READING TEXT:
○ ○ ○ ○

Ride the Digital Slipstream: Southern Fried Server Update #3

There is a message buried in all of this.

Here is what I know:

The infection didn’t start January 1, the code was already spreading through my servers on December 31. It entered through a security hole in Networked Blogs, the service we use to post articles to Facebook. It is likely that the invasion actually began on Facebook, but I don’t know how. Whatever else it is, the code is not spreading beyond Southern Fried Science. Not even our sister sites on the shared server have been affected. Oceanography for Everyone is safe.

It has control of the @sfriedscience twitter account, likely through WordPress. This is the inevitable consequence of a too-connected world. Our securest systems are only as strong as the weakest systems to which we connect them.

Something is happening to cyborgs in the future. I can’t shake the feeling that this is all somehow connected.

If I were me, and I am me, and I remembered a month, 25 years ago, where my blog was overwhelmed by the future, I would use the opportunity to send a message back. Read More

A Gathering of Gremlins: Updates from a cranky Southern Fried Server

I’ve been digging through the Southern Fried Servers for the better part of a week, now. This is all just a totally mess. I still have some rudimentary editorial control, which is how I managed to push out a few updates (really, future Andrew, you haven’t changed your password in 25 years?!). I am totally locked out of the server and content management system. Incidentally, the back-end of whatever future version of WordPress this is looks pretty swish, which only further highlights the fact that we haven’t updated the layout in a quarter century. Has the Southern Fried Science Team become curmudgeonly old academics with aging homepages from a different era?

I kind of hope so.

○ ○ ○ ○

(Collected data)
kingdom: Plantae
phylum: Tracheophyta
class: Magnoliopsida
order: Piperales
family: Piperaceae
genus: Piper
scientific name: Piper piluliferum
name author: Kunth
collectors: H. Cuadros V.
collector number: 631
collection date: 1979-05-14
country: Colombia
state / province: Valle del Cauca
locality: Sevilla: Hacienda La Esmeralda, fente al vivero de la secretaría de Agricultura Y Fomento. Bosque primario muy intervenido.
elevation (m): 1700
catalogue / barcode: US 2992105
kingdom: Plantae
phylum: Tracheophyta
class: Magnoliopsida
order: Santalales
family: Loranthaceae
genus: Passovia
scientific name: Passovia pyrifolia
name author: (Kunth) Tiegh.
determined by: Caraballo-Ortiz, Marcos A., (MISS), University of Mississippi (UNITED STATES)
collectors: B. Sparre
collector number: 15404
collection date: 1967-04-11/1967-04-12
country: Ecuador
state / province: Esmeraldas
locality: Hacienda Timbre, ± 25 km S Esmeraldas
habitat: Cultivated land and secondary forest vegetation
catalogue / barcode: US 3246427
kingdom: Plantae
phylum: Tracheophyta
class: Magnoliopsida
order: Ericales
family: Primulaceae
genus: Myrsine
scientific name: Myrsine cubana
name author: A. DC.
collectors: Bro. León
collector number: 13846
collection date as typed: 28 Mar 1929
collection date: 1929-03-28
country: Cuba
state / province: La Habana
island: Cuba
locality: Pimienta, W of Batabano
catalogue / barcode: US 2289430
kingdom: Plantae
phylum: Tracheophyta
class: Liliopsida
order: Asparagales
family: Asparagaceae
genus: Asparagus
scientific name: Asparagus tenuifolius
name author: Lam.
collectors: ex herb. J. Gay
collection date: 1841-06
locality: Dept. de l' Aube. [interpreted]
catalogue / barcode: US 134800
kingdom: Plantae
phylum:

○ ○ ○ ○

USING THE INFORMATION:
[A] Translate this sentence from the blog post into Spanish: "Our securest systems are only as strong as the weakest systems to which we connect them."
[B] Copy everything in the blog post from "A Gathering of" down to "a different era?".
This data was drawn from a separate source.

ANSWER LIST:
[A] Nuestros sistemas más seguros son tan fuertes como los sistemas más débiles a los que los conectamos.

[B]
A Gathering of Gremlins: Updates from a cranky Southern Fried Server

I’ve been digging through the Southern Fried Servers for the better part of a week, now. This is all just a totally mess. I still have some rudimentary editorial control, which is how I managed to push out a few updates (really, future Andrew, you haven’t changed your password in 25 years?!). I am totally locked out of the server and content management system. Incidentally, the back-end of whatever future version of WordPress this is looks pretty swish, which only further highlights the fact that we haven’t updated the layout in a quarter century. Has the Southern Fried Science Team become curmudgeonly old academics with aging homepages from a different era?